(Data for the task begins)
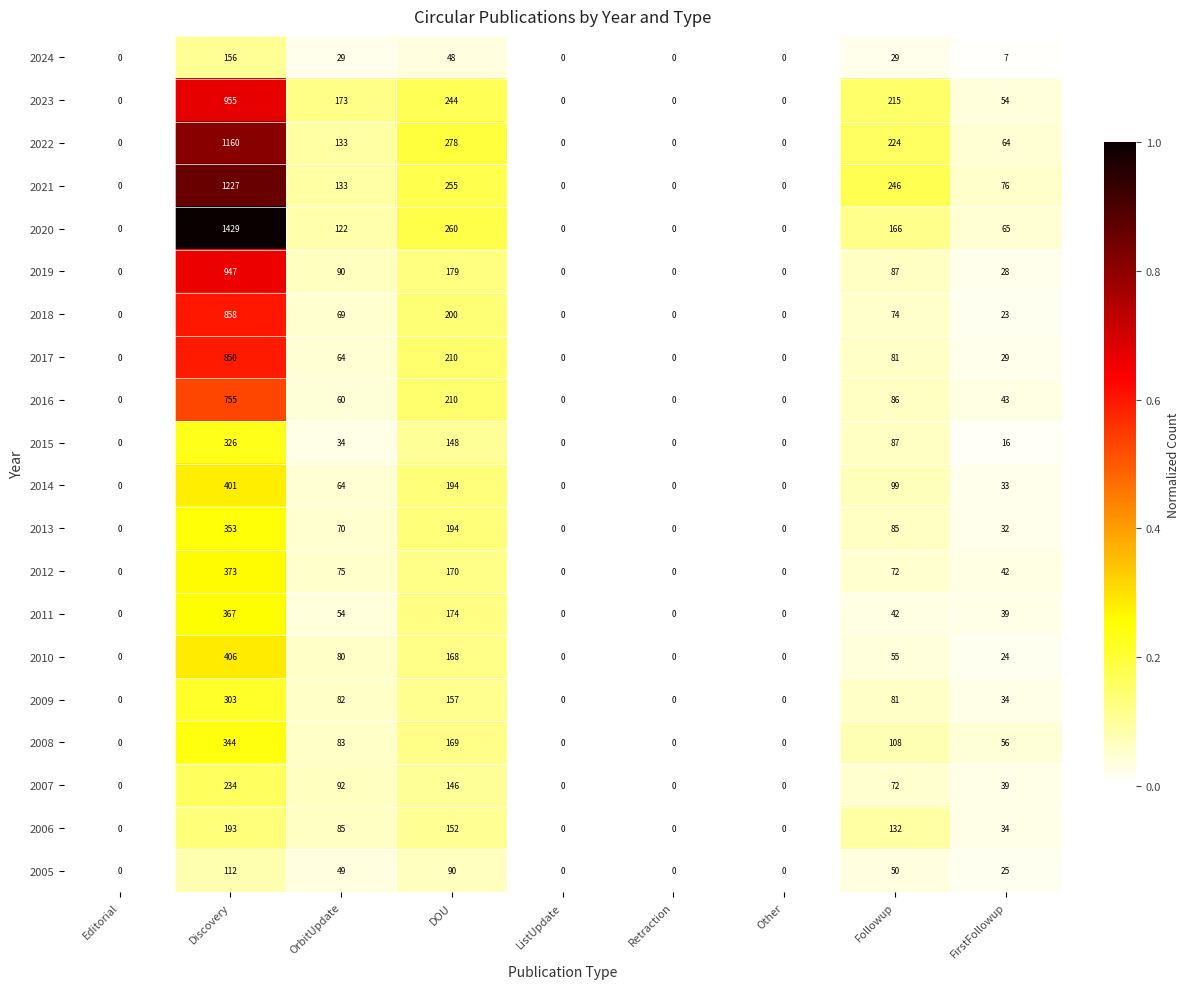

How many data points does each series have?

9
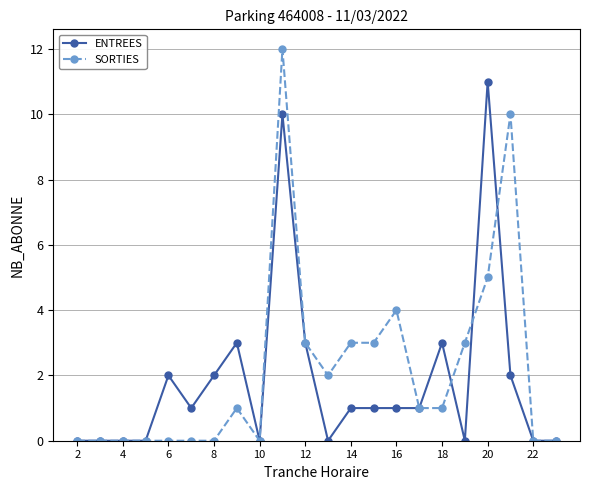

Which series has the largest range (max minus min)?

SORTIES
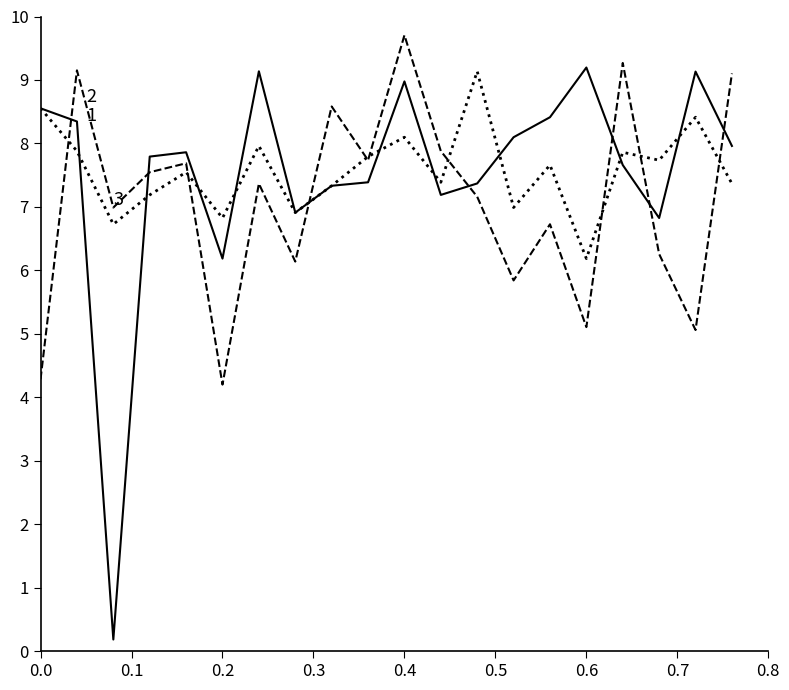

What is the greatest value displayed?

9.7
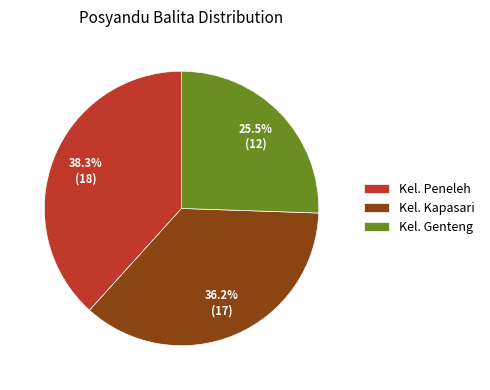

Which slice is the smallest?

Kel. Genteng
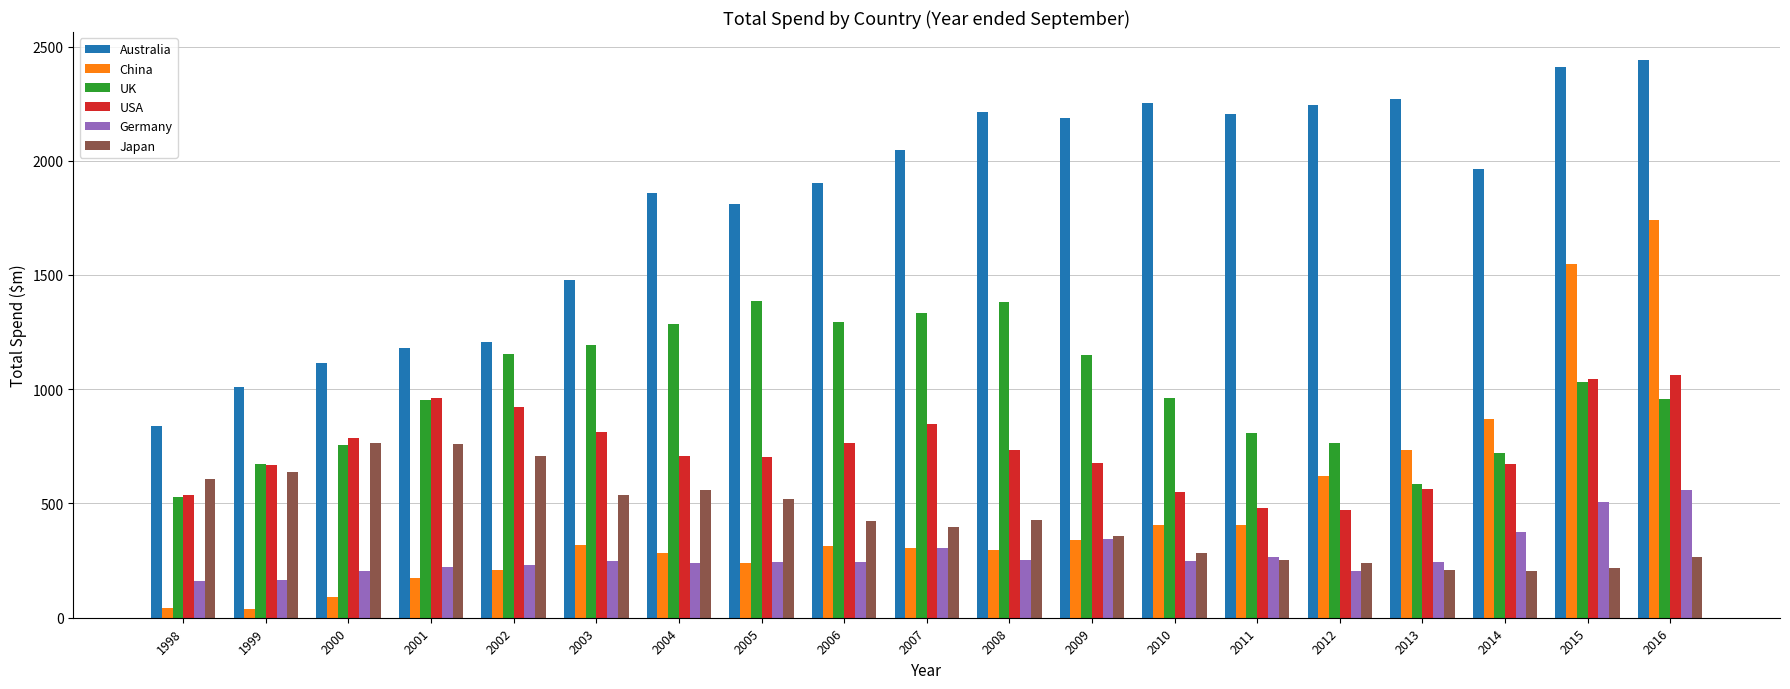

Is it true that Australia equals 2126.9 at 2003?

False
(Data for the task ends)
About this exercise » Arrange the data above as a JSON list of strings, one string per line, skipping blank lines and leaving out the pictures.

Your response »
[
  "How many data points does each series have?",
  "9",
  "Which series has the largest range (max minus min)?",
  "SORTIES",
  "What is the greatest value displayed?",
  "9.7",
  "Which slice is the smallest?",
  "Kel. Genteng",
  "Is it true that Australia equals 2126.9 at 2003?",
  "False"
]